Poverty is the result of a lack of access to energy and technology. In protecting the benefits of few from the misery of many, we are producing energy and goods by shaping the face of the Earth into an ugly grimace. It’s all about oil, human exploitation and natural destruction. Our economy based on fossil fuels and cynical capitalism is collapsing. The result is that pessimism, unemployment and social threats are now on the rise all over the world.
My personal advice to young XXI century entrepreneurs would then be: do not believe in what you see today, because what you see it is a lie poisoning our human spirit. Believe instead in what you want the future to be. Do that by visualizing a better world and acting towards this new vision. Ultimately, we will create this better world together.
We have historical proofs that the right balance between technology, people and capital can meet any challenge. We can create a world of abundance for everybody but one thing is certain: this better world starts by not letting 5 billions of us, behind.
A XXI century entrepreneur believes that a company can only strive by delivering revolutionary products to people. A XXI century entrepreneur believes that sustainable business creation comes from providing benefits to customers, not by exploiting them.

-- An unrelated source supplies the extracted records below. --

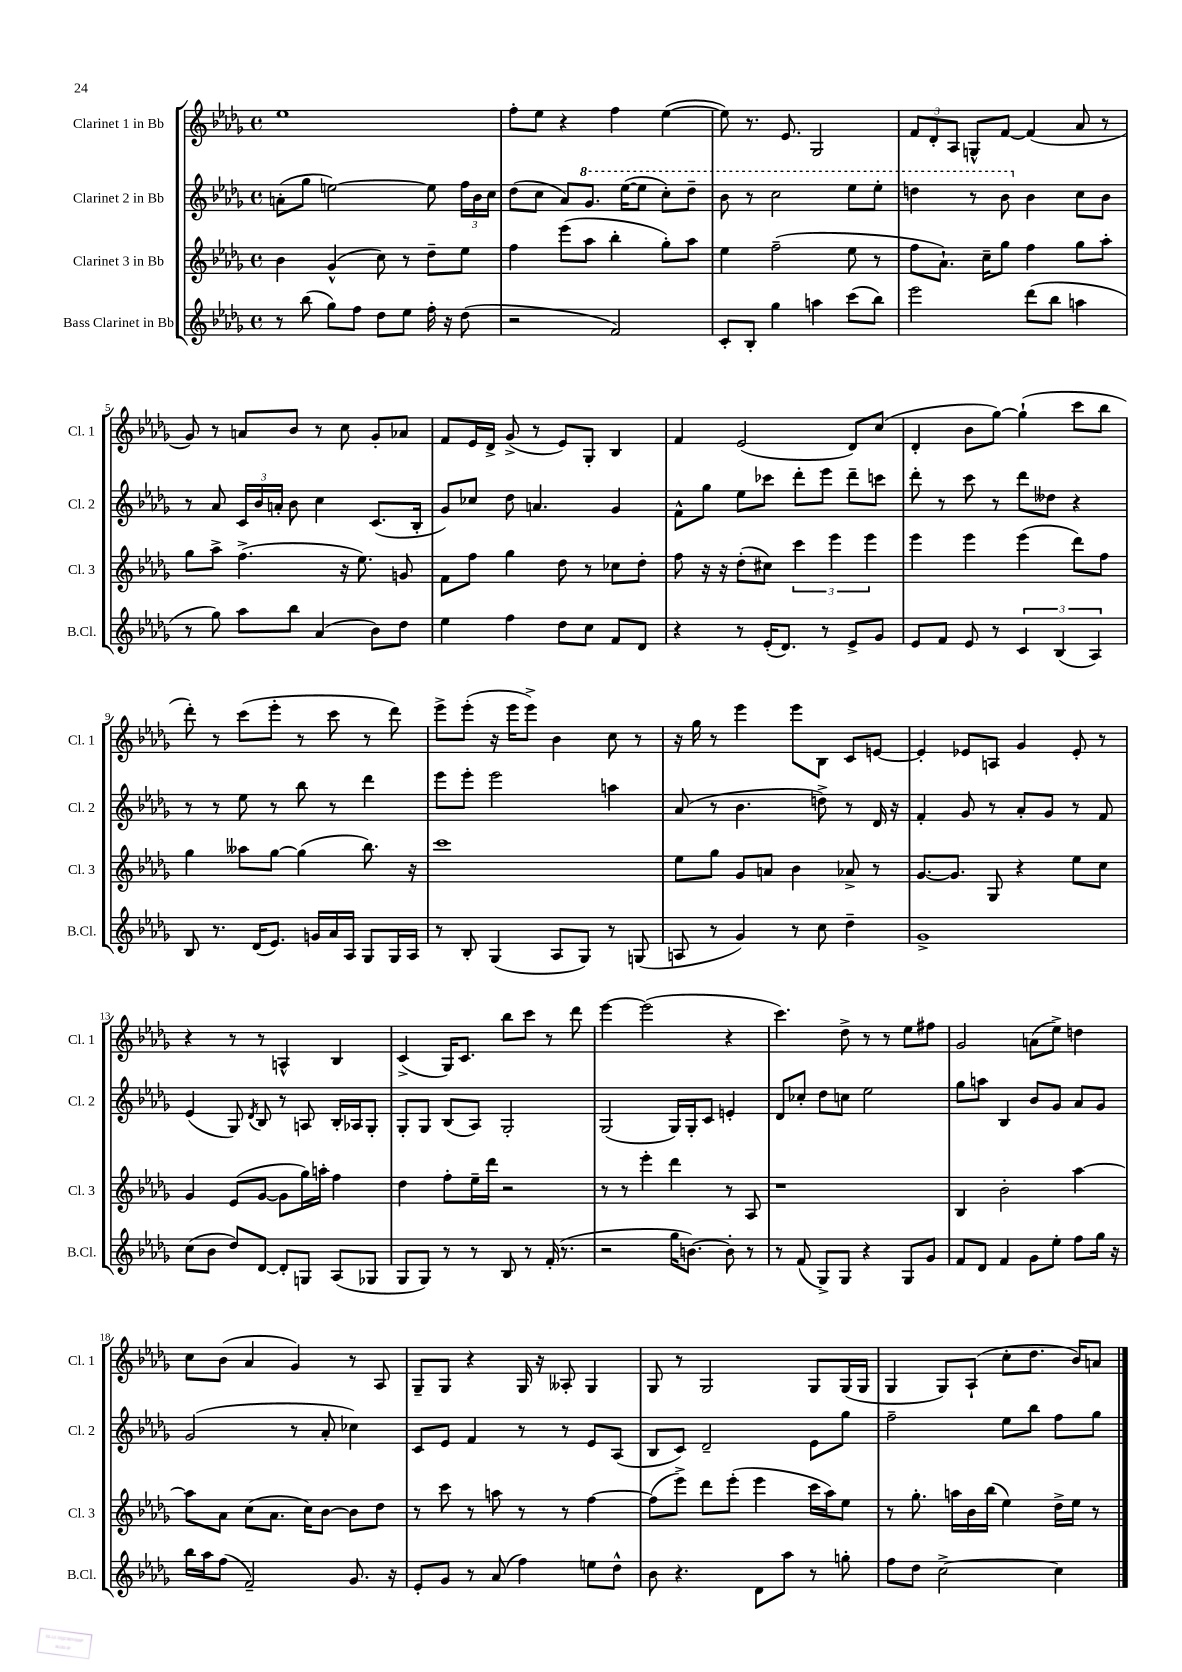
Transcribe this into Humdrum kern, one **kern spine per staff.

**kern	**kern	**kern	**kern
*part4	*part3	*part2	*part1
*staff4	*staff3	*staff2	*staff1
*I"Bass Clarinet in Bb	*I"Clarinet 3 in Bb	*I"Clarinet 2 in Bb	*I"Clarinet 1 in Bb
*I'B.Cl.	*I'Cl. 3	*I'Cl. 2	*I'Cl. 1
*clefG2	*clefG2	*clefG2	*clefG2
*k[b-e-a-d-g-]	*k[b-e-a-d-g-]	*k[b-e-a-d-g-]	*k[b-e-a-d-g-]
*M4/4	*M4/4	*M4/4	*M4/4
*met(c)	*met(c)	*met(c)	*met(c)
=1	=1	=1	=1
8r	4b-\	(8an'\L	1ee-
(8bb-\	.	8gg-\J	.
8gg-\L)	(4g-^^/	[2een\)	.
8ff\J	.	.	.
8dd-\L	8cc\)	.	.
8ee-\J	8r	.	.
16ff'\	8dd-~\L	8ee\]	.
16r	.	.	.
(8dd-\	8ee-\J	24ff\LL	.
.	.	24b-\	.
.	.	24cc\JJ	.
=2	=2	=2	=2
2r	4ff\	(8dd-\L	8ff'\L
.	.	8cc\J	8ee-\J
.	(8eee-\L	8a-/L)	4r
*	*	*8va	*
.	8aa-\J	8.gg-/J	.
2f/)	4bb-'\	.	4ff\
.	.	([16eee-\KL	.
.	.	8eee-\J]	.
.	8gg-'\L)	8ccc'\L)	([4ee-\
.	8aa-\J	8ddd-~\J	.
=3	=3	=3	=3
8c'/L	4ee-\	8bb-\	8ee-\])
8B-'/J	.	8r	8.r
4gg-\	(2ff~\	2ccc\	.
.	.	.	8.e-/
4aan\	.	.	2G-/
(8ccc\L	8ee-\	8eee-\L	.
8bb-\J)	8r	8eee-'\J	.
=4	=4	=4	=4
2eee-\	8ff\L	4dddn\	12f/L
.	.	.	12d-'/
.	8.a-`\J)	.	.
.	.	.	12A-/J
.	.	8r	8Gn^^/L
.	16cc~\KL	.	.
.	8gg-\J	8bb-\	[8f/J
*	*	*X8va	*
(8ddd-\L	4ff\	4b-\	(4f/]
8bb-\J	.	.	.
4aan\	8gg-\L	8cc\L	8a-/
.	8aa-'\J	8b-\J	8r
!!LO:LB:g=z
=5	=5	=5	=5
8r	8gg-\L	8r	8g-/)
8gg-\)	8aa-^\J	8a-/	8r
8aa-\L	(4.ff^\	24c/LL	8an/L
.	.	24b-/	.
.	.	24an'/JJ	.
8bb-\J	.	8b-\	8b-/J
(4a-/	.	4cc\	8r
.	16r	.	8cc\
.	8.ee-\)	.	.
8b-\L)	.	(8.c/L	8g-'/L
8dd-\J	8gn/	.	8a-X/J
.	.	16B-'/Jk	.
=6	=6	=6	=6
4ee-\	8f\L	8g-/L)	8f/L
.	8ff\J	8cc-X/J	16e-/L
.	.	.	16d-^/JJ
4ff\	4gg-\	8dd-\	(8g-^/
.	.	4.an/	8r
8dd-\L	8dd-\	.	8e-/L)
8cc\J	8r	.	8G-'/J
8f/L	8cc-X\L	4g-/	4B-/
8d-/J	8dd-'\J	.	.
=7	=7	=7	=7
4r	8ff\	8f^^\L	4f/
.	16r	8gg-\J	.
.	16r	.	.
8r	(8dd-'\L	8ee-\L	(2e-/
(16e-'/KL	8cc#X\J)	8ccc-X\J	.
8.d-/J)	.	.	.
.	6ccc\	8ddd-'\L	.
8r	.	8eee-\J	.
.	6eee-\	.	.
8e-^/L	.	8ddd-~\L	8d-/L)
.	6eee-\	.	.
8g-/J	.	8cccn\J	(8cc/J
=8	=8	=8	=8
8e-/L	4eee-\	8ddd-'\	4d-'/
8f/J	.	8r	.
8e-/	4eee-\	8ccc\	8b-\L
8r	.	8r	[8gg-\J)
6c/	(4eee-\	8ddd-\L	(4gg-`\]
.	.	8dd--X\J	.
(6B-/	.	.	.
.	8ddd-\L)	4r	8ccc\L
6A-/)	.	.	.
.	8ff\J	.	8bb-\J
!!LO:LB:g=z
=9	=9	=9	=9
8B-/	4gg-\	8r	8ddd-'\)
8.r	.	8r	8r
.	8aa--X\L	8ee-\	(8ccc\L
(16d-/KL	.	.	.
8.e-/J)	[8gg-\J	8r	8eee-'\J
.	(4gg-\]	8bb-\	8r
16gn/LL	.	.	.
16a-/	.	8r	8ccc\
16A-/JJ	.	.	.
8G-/L	8.bb-\)	4ddd-\	8r
16G-/L	.	.	8ddd-\)
16A-/JJ	16r	.	.
=10	=10	=10	=10
8r	1ccc	8eee-\L	8eee-^\L
8B-'/	.	8eee-'\J	(8eee-'\J
(4G-/	.	2eee-\	16r
.	.	.	16eee-\KL
.	.	.	8eee-^\J)
8A-/L	.	.	4b-\
8G-/J)	.	.	.
8r	.	4aan\	8cc\
(8Gn/	.	.	8r
=11	=11	=11	=11
8An/	8ee-\L	(8a-/	16r
.	.	.	16gg-\
8r	8gg-\J	8r	8r
4g-/)	8g-/L	4.b-\	4eee-\
.	8an/J	.	.
8r	4b-\	.	8eee-\L
8cc\	.	8ddn^\)	8B-\J
4dd-~\	8a-X^/	8r	8c/L
.	8r	16d-/	[8en/J
.	.	16r	.
=12	=12	=12	=12
1g-^	[8.g-/L	4f'/	4e'/]
.	8.g-/J]	.	.
.	.	8g-/	8e-X/L
.	8G-/	8r	8An/J
.	4r	8a-'/L	4g-/
.	.	8g-/J	.
.	8ee-\L	8r	8e-'/
.	8cc\J	8f/	8r
!!LO:LB:g=z
=13	=13	=13	=13
(8cc\L	4g-/	(4e-/	4r
8b-\J	.	.	.
8dd-/L)	(8e-/L	8G-/)	8r
.	.	8qd-/	.
[8d-/J	[8g-/J	8B-/	8r
8d-'/L]	8g-\L]	8r	4An^^/
8Gn/J	16gg-\L)	8An/	.
.	16aan'\JJ	.	.
(8A-/L	4ff\	16B-'/LL	4B-/
.	.	16A-X/J	.
8G-X/J	.	8G-'/J	.
=14	=14	=14	=14
8G-/L	4dd-\	8G-'/L	(4c^/
8G-/J)	.	8G-/J	.
8r	8ff'\L	(8B-/L	16G-/KL)
.	.	.	8.c/J
8r	16ee-~\L	8A-/J)	.
.	16ddd-\JJ	.	.
8B-/	2r	2G-'/	8bb-\L
8r	.	.	8ccc\J
(16f'/	.	.	8r
8.r	.	.	.
.	.	.	8ddd-\
=15	=15	=15	=15
2r	8r	(2G-/	[4eee-\
.	8r	.	.
.	4eee-'\	.	(2eee-\]
16gg-\KL	4ddd-\	16G-/LL)	.
[8.bn\J)	.	16G-'/J	.
.	.	8c/J	.
8b'\]	8r	4en'/	4r
8r	8A-/	.	.
=16	=16	=16	=16
8r	1r	8d-/L	4.ccc\)
(8f/	.	8cc-X'/J	.
8G-^/L)	.	8dd-\L	.
8G-/J	.	8ccn\J	8dd-^\
4r	.	2ee-\	8r
.	.	.	8r
8G-/L	.	.	8ee-\L
8g-/J	.	.	8ff#X\J
=17	=17	=17	=17
8f/L	4B-/	8gg-\L	2g-/
8d-/J	.	8aan\J	.
4f/	2b-'\	4B-/	.
8g-\L	.	8b-/L	(8an\L
8ee-'\J	.	8g-/J	8ee-^\J)
8ff\L	[4aa-\	8a-/L	4ddn\
16gg-\Jk	.	8g-/J	.
16r	.	.	.
!!LO:LB:g=z
=18	=18	=18	=18
16bb-\LL	8aa-\L]	(2g-/	8cc\L
16aa-\J	.	.	.
(8ff\J	8a-\J	.	(8b-\J
2f~/)	(8cc\L	.	4a-/
.	8.a-\J	.	.
.	.	8r	4g-/)
.	16cc\KL)	.	.
.	[8b-\J	8a-'/	.
8.g-/	8b-\L]	4cc-X\)	8r
.	8dd-\J	.	8A-/
16r	.	.	.
=19	=19	=19	=19
8e-'/L	8r	8c/L	8G-~/L
8g-/J	8ccc\	8e-/J	8G-/J
8r	8r	4f/	4r
(8a-/	8aan\	.	.
4ff\)	8r	8r	16G-/
.	.	.	16r
.	8r	8r	8A--X'/
8een\L	[4ff\	8e-/L	4G-/
8dd-^^\J	.	(8A-/J	.
=20	=20	=20	=20
8b-\	(8ff\L]	8B-/L	8G-/
4.r	8eee-^\J)	8c/J)	8r
.	8ddd-\L	2d-~/	2G-/
.	(8eee-'\J	.	.
8d-\L	4eee-\	.	.
8aa-\J	.	.	.
8r	16ccc\LL	8e-\L	8G-/L
.	16aa-\J)	.	.
8ggn'\	8ee-\J	8gg-\J	(16G-/L
.	.	.	16G-/JJ
=21	=21	=21	=21
8ff\L	8r	2ff~\	4G-/
8dd-\J	8.gg-'\	.	.
[2cc^\	.	.	8G-/L)
.	16aan\LL	.	.
.	16b-\	.	(8A-`/J
.	(16bb-\JJ	.	.
.	4ee-\)	8ee-\L	8cc'\L
.	.	8bb-\J	8.dd-\J
4cc\]	16dd-^\LL	8ff\L	.
.	16ee-\JJ	.	16b-/KL)
.	8r	8gg-\J	8an/J
==	==	==	==
*-	*-	*-	*-
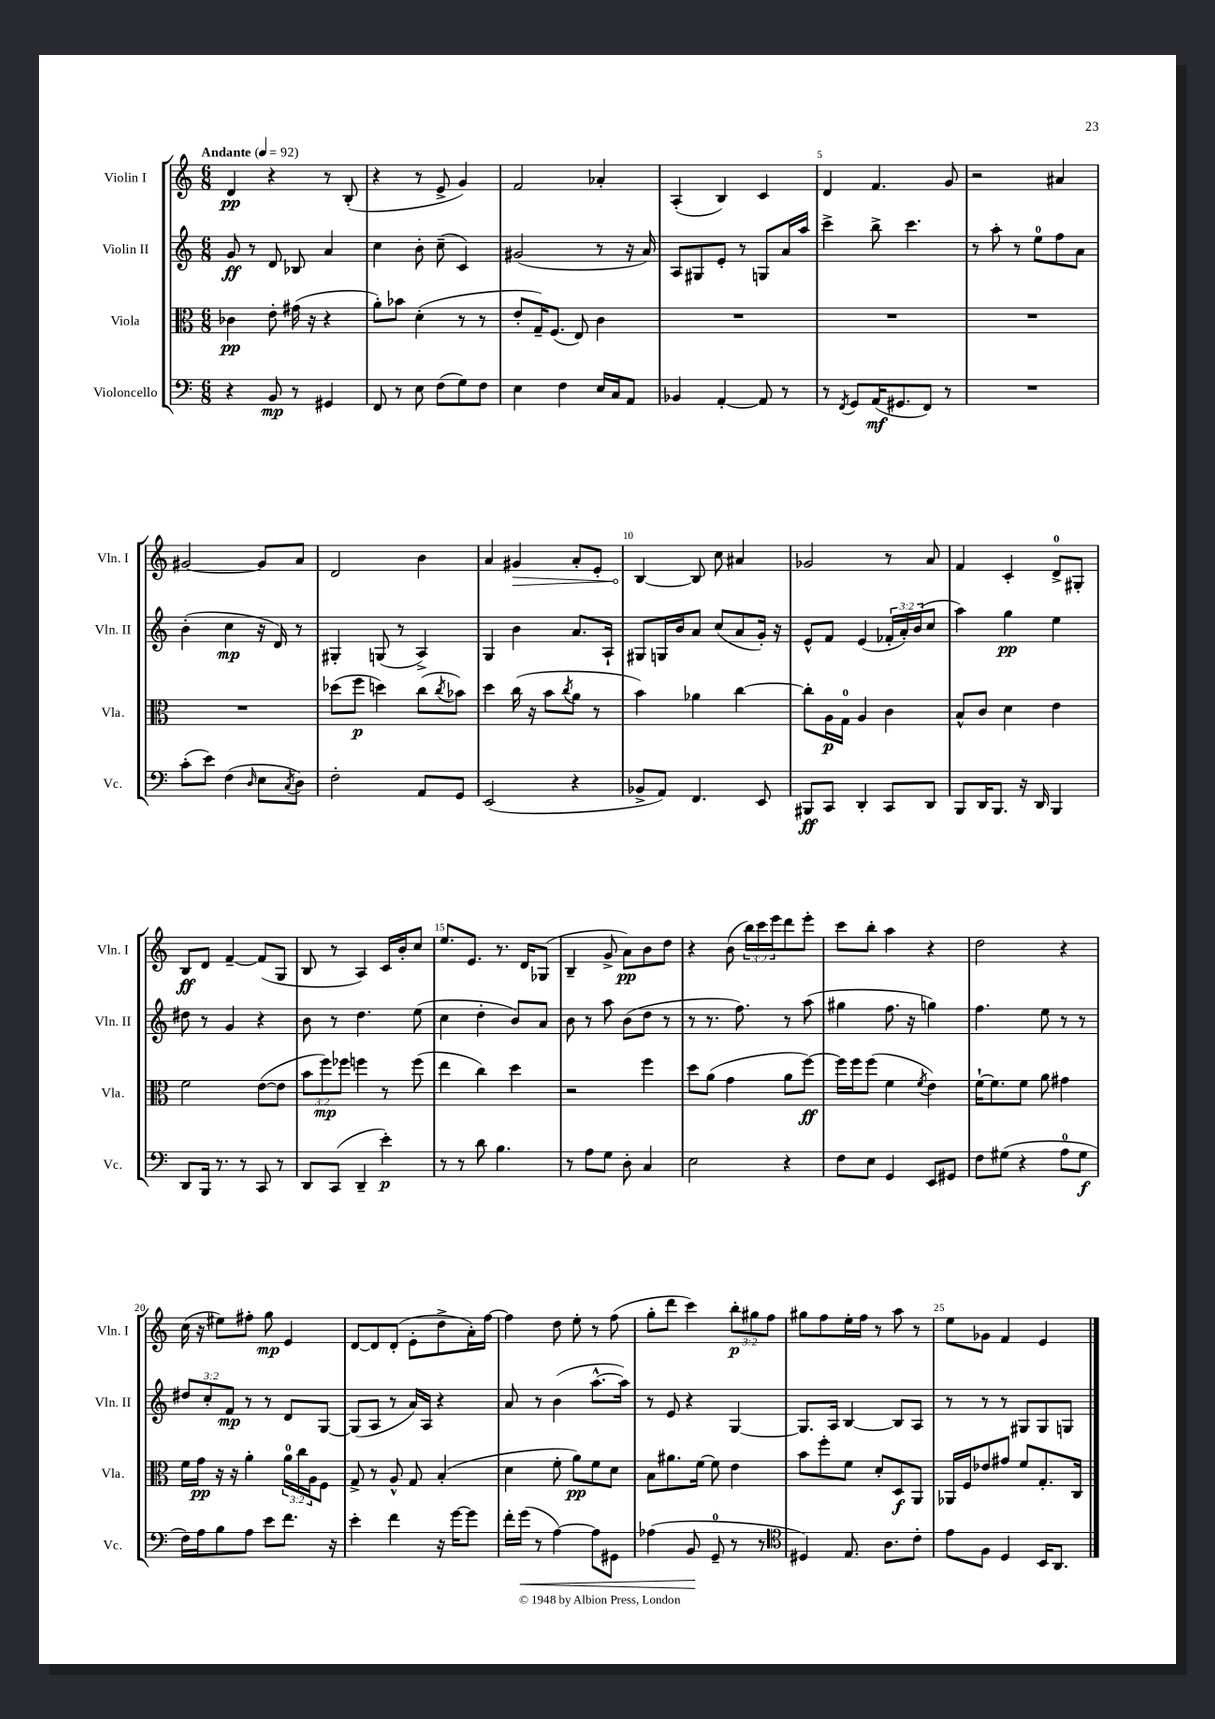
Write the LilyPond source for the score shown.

<<
\new StaffGroup <<
\new Staff = "s0" \with { instrumentName = "Violin I" shortInstrumentName = "Vln. I" } {
    \clef treble \key c \major \numericTimeSignature \time 6/8 \override Staff.TupletNumber.text = #tuplet-number::calc-fraction-text \tempo "Andante" 4 = 92
    d'4\pp r4 r8 b8-.( |
    r4 r8 e'8-> g'4) |
    f'2 aes'4-. |
    a4-.( b4) c'4 |
    d'4 f'4. g'8 |
    r2 ais'4 |
    gis'2~ gis'8 a'8 |
    d'2 b'4 |
    a'4 \once \override Hairpin.circled-tip = ##t gis'4\> a'8-. e'8-. |
    b4~\! b8 c''8 ais'4 |
    ges'2 r8 a'8 |
    f'4 c'4-. d'8-0-> gis8-. |
    b8\ff d'8 f'4~-- f'8( g8 |
    b8 r8 a4) c'16 b'16-. c''8 |
    e''8. e'8. r8. d'16 ges8( |
    b4-- g'8-> a'8\pp) b'8 d''8 |
    r4 b'8( \tuplet 3/2 { b''16) c'''16 e'''16 } d'''8 e'''8-. |
    c'''8 b''8-. a''4 r4 |
    d''2 r4 |
    c''16( r16 eis''8) fis''8-. g''8\mp e'4 |
    d'8~ d'8 d'8-.( e'8-. d''8-> a'16-.) f''16~ |
    f''4 d''8 e''8-. r8 f''8( |
    g''8-. d'''8 c'''4) \tuplet 3/2 { b''8-.\p gis''8 f''8 } |
    gis''8 f''8 e''16-. f''16 r8 a''8 r8 |
    e''8 ges'8 f'4 e'4 \bar "|." |
}
\new Staff = "s1" \with { instrumentName = "Violin II" shortInstrumentName = "Vln. II" } {
    \clef treble \key c \major \numericTimeSignature \time 6/8 \override Staff.TupletNumber.text = #tuplet-number::calc-fraction-text
    g'8\ff r8 d'8 bes8 a'4 |
    c''4 b'8-. c''8--( c'4) |
    gis'2( r8 r16 a'16) |
    a8 gis8 e'8-. r8 g8 a'16 a''16 |
    c'''4-> b''8-> c'''4. |
    r8 a''8-. r8 e''8-0 f''8 a'8 |
    b'4-.( c''4\mp r16 d'16) r8 |
    gis4-. g8( r8 a4->) |
    g4 b'4 a'8. a16-! |
    gis8 g16 b'16 a'8 c''8( a'8 g'16-.) r16 |
    e'8-^ f'8 e'4( \tuplet 3/2 { fes'16-. a'16-.) b'16( } c''8 |
    a''4) g''4\pp e''4 |
    dis''8 r8 g'4 r4 |
    b'8 r8 d''4. e''8( |
    c''4 d''4-. b'8) a'8 |
    b'8 r8 a''8 b'8( d''8 r8 |
    r8 r8. f''8.) r8 a''8( |
    gis''4 f''8. r16 g''4) |
    f''4. e''8 r8 r8 |
    \tuplet 3/2 { dis''8 c''8-. f'8\mp } r8 r8 d'8 g8~ |
    g8( a8 r8 a'16) a16 r4 |
    a'8 r8 b'4( a''8.~-^ a''16) |
    r8 e'8 r4 g4~ |
    g8. a16 b4~ b8 a8 |
    r8 r8 r8 gis8 gis8 g8 \bar "|." |
}
\new Staff = "s2" \with { instrumentName = "Viola" shortInstrumentName = "Vla." } {
    \clef alto \key c \major \numericTimeSignature \time 6/8 \override Staff.TupletNumber.text = #tuplet-number::calc-fraction-text
    ces'4\pp e'8-. gis'16( r16 r4 |
    a'8-.) bes'8 d'4-.( r8 r8 |
    e'8-. g16--) f8.( e8) c'4 |
    R2. |
    R2. |
    R2. |
    R2. |
    des''8( f''8\p d''4) c''8( \acciaccatura { c''8 } bes'8) |
    d''4 c''16( r16 b'8 \acciaccatura { c''8 } a'8 r8 |
    b'4) aes'4 c''4~ |
    c''8-. a16\p g16-0 a4 c'4 |
    b8-^ c'8 d'4 e'4 |
    f'2 e'8~( e'8 |
    \tuplet 3/2 { b'8 f''8\mp) fes''8 } f''4 r8 f''8( |
    e''4 c''4) d''4 |
    r2 f''4 |
    d''8 a'8( g'4 a'8 f''8~\ff) |
    f''16 f''16 f''8( f'4 \acciaccatura { f'8 } e'4) |
    f'16~-! f'8. f'8 a'8 gis'4 |
    f'16 g'16\pp r16 r16 a'4-. \tuplet 3/2 { a'16-0 c''16 a16 } f8 |
    g8-> r8 a8-^ g8 b4-.( |
    d'4 f'8-. a'8\pp) f'8 d'8 |
    b8 ais'8. f'16~ f'8 e'4 |
    b'8 f''8-. f'8 d'8-. d8\f a,8 |
    aes,16 f16 ees'8 gis'8 f'8 g8.-. c16 \bar "|." |
}
\new Staff = "s3" \with { instrumentName = "Violoncello" shortInstrumentName = "Vc." } {
    \clef bass \key c \major \numericTimeSignature \time 6/8
    r4 b,8\mp r8 gis,4 |
    f,8 r8 e8 f8( g8) f8 |
    e4 f4 e16 c16 a,8 |
    bes,4 a,4~-. a,8 r8 |
    r8 \acciaccatura { f,8 } g,8 a,16\mf( gis,8. f,8) r8 |
    R2. |
    c'8-.( e'8) f4( \grace { d16 } e8 \acciaccatura { c8 } d8) |
    f2-. a,8 g,8 |
    e,2( r4 |
    bes,8-> a,8) f,4. e,8 |
    bis,,8\ff c,8 d,4-. c,8 d,8 |
    b,,8 d,16 b,,8. r16 d,16 b,,4 |
    d,8 b,,16 r8. r8 c,8 r8 |
    d,8 c,8( d,4-- e'4-.\p) |
    r8 r8 d'8 b4. |
    r8 a8 g8 d8-. c4 |
    e2 r4 |
    f8 e8 g,4 e,8 gis,8 |
    f8 gis8( r4 a8-0 gis8\f |
    f16) a16 b8 a8 e'8 f'8. r16 |
    e'4-. f'4 r16 g'16~ g'8 |
    f'16-. g'16\<( r8 a4~) a8 gis,8 |
    aes4( b,8\! g,8-0-- r8 r8 |
    \clef tenor dis4) e8. a8. c'8-. |
    e'8 f8 d4 b,16 a,8. \bar "|." |
}
>>
>>
\layout { \context { \Score \override BarNumber.break-visibility = ##(#f #t #t) barNumberVisibility = #(every-nth-bar-number-visible 5) } }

I have a personal maxim that drives me in my daily actions - I’d love other people to embrace it as their own:
“What we do can change the world for a moment. Why we do, can change the world possibly forever”
In my opinion we must believe in our personal “Why”. Underneath the “What” we might find a lie, whereas the “Why” never lies. The “Why” might lead us to salvation or destruction, but at least, if we end up destroying our civilization, we would have done it because we thought it is right to do so, not because we accepted the lie suggesting that all was inevitable.